Just another sign of the times under President Obama.
Good thing that housing, Greece, debt, spending, etc.. thing is contained. /s
Foreclosures are good.
1. They are the legal mechanism for getting a family out of a contract that requires paying a mortgage that they cannot afford. It is cruel and counter productive to let them stay in a home that is beyond their means if they are trying to pay more than they can afford and falling behind. It is immoral to keep the bank from taking the property that was pledged to a loan if the family is strategically defaulting as a choice in the hope that the bank will have no recourse.
2. Foreclosures clear out the non-performing loans and allow us to put the housing bubble and the resulting crisis behind us so that financial and real estate markets can return to normal.
3. Government interference with contract law reduces business trust in the legal mechanism for enforcing contracts, increasing uncertainty and increasing costs. Business passes these costs on to all mortgage holders rather than just to those who create those costs by buying beyond their means.
from article;
“Foreclosures began to ease last year as banks came under pressure from the Obama administration to modify home loans for troubled borrowers.”
REPORTING ON Foreclosures began to ease last year as banks came under pressure from the Obama administration to modify home loans for troubled borrowers.

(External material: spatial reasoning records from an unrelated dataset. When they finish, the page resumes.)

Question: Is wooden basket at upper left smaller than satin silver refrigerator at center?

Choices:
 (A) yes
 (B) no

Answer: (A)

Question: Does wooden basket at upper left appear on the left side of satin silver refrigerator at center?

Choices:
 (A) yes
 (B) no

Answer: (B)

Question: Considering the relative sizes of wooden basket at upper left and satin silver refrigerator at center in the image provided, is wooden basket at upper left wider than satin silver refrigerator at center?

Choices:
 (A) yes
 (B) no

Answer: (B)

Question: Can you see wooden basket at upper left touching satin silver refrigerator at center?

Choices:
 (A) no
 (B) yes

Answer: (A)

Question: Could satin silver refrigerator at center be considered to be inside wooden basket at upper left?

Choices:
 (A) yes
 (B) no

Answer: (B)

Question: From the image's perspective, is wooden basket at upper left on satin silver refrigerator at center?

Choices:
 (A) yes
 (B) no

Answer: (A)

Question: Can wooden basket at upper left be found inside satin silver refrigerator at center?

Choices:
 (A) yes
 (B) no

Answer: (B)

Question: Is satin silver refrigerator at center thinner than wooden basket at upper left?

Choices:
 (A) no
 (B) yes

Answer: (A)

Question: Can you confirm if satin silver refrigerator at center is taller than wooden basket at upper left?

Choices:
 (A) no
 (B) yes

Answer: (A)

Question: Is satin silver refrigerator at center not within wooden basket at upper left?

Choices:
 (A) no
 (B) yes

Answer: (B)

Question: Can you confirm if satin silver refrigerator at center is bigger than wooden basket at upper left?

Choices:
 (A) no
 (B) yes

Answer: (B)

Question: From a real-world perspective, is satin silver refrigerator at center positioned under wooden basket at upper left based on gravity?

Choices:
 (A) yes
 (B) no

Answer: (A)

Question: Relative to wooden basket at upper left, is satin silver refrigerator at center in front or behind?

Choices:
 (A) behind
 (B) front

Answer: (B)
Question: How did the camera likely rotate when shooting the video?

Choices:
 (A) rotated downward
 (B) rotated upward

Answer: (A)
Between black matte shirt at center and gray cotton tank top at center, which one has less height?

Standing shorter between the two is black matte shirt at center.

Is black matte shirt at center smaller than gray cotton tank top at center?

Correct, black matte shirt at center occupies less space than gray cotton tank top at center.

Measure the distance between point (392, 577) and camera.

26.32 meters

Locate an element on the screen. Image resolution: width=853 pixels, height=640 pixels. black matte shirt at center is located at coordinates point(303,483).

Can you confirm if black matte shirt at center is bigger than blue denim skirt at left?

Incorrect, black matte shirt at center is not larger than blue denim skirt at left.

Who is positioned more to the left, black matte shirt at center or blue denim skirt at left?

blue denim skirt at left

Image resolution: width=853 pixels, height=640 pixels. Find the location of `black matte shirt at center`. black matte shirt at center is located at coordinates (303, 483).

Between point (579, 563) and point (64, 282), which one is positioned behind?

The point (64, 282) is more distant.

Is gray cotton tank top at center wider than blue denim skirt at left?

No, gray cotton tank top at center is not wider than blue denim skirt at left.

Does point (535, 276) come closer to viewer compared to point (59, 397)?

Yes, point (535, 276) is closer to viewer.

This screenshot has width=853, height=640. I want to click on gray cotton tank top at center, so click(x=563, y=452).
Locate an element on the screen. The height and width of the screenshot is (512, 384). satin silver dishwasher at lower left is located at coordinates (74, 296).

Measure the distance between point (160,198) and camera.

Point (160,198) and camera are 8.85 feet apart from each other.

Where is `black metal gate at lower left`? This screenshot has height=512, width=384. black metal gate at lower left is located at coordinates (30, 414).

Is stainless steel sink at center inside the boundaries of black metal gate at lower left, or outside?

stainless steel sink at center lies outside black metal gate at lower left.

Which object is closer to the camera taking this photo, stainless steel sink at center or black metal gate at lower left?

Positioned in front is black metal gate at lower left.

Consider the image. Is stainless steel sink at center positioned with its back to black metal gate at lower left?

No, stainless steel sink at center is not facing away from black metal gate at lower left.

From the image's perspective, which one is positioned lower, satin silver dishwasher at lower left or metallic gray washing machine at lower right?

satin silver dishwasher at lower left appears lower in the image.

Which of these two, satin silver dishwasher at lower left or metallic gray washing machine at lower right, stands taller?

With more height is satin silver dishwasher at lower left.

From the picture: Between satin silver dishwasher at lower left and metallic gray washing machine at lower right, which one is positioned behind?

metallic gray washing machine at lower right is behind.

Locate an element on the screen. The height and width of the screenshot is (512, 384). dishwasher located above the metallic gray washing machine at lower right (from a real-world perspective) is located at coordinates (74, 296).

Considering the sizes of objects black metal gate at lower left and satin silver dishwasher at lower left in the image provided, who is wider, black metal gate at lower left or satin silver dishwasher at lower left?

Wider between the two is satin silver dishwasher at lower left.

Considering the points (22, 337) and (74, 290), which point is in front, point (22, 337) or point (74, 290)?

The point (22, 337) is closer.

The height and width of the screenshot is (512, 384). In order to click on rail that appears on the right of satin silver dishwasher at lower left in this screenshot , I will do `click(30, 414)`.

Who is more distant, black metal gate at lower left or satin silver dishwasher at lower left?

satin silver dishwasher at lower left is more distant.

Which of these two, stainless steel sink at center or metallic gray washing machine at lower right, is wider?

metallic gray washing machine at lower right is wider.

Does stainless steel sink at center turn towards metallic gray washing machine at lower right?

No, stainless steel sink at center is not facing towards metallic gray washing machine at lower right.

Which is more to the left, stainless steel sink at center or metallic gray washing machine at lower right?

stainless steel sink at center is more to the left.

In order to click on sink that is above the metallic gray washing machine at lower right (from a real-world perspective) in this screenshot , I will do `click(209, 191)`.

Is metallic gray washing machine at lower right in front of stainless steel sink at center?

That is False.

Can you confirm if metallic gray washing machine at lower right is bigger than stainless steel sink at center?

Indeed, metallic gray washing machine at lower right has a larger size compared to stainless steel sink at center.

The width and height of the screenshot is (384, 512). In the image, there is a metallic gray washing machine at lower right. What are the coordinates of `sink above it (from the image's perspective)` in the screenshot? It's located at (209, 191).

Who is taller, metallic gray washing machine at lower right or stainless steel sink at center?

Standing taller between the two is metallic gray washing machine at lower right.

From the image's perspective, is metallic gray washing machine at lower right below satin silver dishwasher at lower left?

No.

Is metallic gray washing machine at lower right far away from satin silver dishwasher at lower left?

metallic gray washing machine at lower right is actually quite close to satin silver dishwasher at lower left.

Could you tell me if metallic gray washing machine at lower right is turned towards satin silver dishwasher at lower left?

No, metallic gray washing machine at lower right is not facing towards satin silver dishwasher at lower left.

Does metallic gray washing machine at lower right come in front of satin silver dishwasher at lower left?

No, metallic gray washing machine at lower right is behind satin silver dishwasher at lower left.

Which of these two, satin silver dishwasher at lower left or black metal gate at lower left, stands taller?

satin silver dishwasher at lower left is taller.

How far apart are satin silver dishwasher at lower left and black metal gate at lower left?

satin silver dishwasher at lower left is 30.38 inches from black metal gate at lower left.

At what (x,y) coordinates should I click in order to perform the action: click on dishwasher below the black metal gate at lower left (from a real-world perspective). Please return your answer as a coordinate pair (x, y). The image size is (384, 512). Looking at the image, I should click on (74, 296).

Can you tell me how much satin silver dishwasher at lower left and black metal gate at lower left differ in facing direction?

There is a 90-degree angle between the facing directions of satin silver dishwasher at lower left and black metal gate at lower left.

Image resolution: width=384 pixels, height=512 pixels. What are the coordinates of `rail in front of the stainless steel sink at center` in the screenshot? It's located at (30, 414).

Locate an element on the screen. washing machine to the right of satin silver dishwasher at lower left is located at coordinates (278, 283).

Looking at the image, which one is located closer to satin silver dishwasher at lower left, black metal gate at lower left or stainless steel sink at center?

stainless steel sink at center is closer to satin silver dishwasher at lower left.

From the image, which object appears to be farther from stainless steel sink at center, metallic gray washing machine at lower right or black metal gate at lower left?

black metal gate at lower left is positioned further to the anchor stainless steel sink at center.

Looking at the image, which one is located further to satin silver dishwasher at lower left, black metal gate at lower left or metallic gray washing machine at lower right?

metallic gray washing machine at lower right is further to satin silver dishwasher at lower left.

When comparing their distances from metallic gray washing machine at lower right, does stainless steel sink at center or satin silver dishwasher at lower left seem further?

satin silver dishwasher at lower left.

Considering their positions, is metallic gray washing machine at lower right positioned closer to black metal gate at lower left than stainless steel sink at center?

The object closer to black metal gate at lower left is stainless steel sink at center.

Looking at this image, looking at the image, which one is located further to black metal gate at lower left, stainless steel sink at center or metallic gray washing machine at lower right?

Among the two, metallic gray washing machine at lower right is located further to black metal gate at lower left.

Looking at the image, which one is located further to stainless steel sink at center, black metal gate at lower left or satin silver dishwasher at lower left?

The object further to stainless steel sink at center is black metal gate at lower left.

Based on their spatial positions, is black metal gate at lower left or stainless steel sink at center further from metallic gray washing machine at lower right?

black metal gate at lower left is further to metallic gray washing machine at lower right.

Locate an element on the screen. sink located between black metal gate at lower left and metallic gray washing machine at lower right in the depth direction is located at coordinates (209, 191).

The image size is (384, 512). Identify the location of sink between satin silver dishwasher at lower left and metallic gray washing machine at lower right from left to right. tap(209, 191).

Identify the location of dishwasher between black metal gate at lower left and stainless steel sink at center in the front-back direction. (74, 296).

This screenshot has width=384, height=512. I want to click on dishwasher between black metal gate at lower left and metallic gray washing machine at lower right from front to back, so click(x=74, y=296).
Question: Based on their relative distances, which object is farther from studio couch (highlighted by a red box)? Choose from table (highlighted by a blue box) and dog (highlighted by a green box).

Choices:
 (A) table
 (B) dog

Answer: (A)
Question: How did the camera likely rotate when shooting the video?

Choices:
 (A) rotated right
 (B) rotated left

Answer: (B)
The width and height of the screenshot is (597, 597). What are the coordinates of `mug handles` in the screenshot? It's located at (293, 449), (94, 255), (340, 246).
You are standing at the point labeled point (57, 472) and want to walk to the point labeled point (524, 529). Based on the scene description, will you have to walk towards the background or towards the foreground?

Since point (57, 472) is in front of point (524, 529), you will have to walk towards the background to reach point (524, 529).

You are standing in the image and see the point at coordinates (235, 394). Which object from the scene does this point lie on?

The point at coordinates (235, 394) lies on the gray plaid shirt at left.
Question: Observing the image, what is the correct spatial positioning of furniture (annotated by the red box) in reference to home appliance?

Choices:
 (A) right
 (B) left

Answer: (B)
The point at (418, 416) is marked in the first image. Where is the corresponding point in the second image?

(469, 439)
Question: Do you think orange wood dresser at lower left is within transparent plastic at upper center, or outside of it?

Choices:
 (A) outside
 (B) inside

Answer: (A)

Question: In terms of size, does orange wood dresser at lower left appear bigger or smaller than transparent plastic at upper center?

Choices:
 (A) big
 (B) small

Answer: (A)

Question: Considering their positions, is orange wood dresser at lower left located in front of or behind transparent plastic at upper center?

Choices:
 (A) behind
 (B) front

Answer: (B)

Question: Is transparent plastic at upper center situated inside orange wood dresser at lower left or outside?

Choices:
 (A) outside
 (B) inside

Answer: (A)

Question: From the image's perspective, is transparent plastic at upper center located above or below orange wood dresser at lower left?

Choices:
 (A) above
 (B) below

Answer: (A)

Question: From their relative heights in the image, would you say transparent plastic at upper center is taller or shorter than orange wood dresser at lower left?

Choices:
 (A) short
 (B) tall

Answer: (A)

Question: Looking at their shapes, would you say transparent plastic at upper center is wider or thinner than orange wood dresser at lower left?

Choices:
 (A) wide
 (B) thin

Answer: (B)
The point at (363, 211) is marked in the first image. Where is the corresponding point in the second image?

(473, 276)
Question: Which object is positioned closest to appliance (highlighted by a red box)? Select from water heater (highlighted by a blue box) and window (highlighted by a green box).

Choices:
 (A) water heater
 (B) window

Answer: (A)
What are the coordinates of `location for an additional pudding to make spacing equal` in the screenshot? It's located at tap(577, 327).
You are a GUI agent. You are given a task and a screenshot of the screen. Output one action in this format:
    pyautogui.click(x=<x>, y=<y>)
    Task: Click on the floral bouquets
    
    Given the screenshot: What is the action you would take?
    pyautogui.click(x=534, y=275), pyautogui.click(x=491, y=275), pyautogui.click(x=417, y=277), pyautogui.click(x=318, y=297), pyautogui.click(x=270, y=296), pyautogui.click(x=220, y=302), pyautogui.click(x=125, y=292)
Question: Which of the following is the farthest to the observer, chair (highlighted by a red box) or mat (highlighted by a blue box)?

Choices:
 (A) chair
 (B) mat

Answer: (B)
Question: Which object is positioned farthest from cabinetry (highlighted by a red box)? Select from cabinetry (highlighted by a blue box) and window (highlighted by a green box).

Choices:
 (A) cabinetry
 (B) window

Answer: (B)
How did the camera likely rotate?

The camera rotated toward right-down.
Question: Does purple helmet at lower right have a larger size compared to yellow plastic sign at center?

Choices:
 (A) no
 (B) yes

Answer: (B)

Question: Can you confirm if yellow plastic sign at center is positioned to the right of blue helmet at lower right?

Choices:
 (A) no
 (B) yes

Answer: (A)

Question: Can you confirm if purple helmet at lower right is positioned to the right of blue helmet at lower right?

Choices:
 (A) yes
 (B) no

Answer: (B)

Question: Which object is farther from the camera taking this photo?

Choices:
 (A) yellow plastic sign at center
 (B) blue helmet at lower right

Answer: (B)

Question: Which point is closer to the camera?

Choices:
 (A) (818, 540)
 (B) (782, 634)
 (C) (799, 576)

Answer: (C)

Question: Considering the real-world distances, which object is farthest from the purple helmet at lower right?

......... there, I fixed it
TYBO
This jump in foreclosures coming at this particular time makes perfect sense for 3 reasons:
1) Banks knew it was better to let people squat in their houses without paying the mortgage over the winter because it saved them (the banks) from having to deal with winterizing vacant houses, dealing with winter freeze damage, or trying to offload them during the slow sales season
2) With the Fed ending purchases of Freddie and Fanny trash MBS paper, the market for mortgage paper is going down, not up. Better to try to unload them now rather than continue to sit on them.
3) They know interest rates will soon be going up: better to try to unload these properties now because increasing rates will drive down market values even more.
So, in short, this wave of foreclosures simply proves what I’ve been trying to tell people for months: the real estate market has NOT recovered; it was only being temporarily propped up by government games. There will now be a mad rush of banks trying to beat each other to get their bad mortgages off their books.
I sure feel bad for anyone still in a house with a mortgage and less than 50% equity at this point, because they’ll soon be upside down.
All those suckers that took the bait of taxpayers paying 8 grand for their down payment, are going to find their houses value down 20%.
Housing as a utility, a shelter, a tool is still massively overbuilt, both in units and square footage per person.
More green shoots!
Thanks to Barney Frank and Chris Dodd for pushing banks to lend to non-credit worthy folks to get them into houses. Fannie and Freddie under Clinton’s buddy Franklyn Raines is also partly to blame.
No income or little income does not support a mortgage and the policies of 0bama cratering the economy pushing people out of jobs and the Financial Services Committees in the House and Senate pushing banks to GIVE money to folks who can’t afford to make payments leads to a lot of foreclosures. This news isn’t a surprise.
I heard from my deepthroat mortgage biz source back in Dec. that they were holding a ton of foreclosures that were not on the market yet.
Was there a regulatory decree that they couldn’t be processed until a certain time?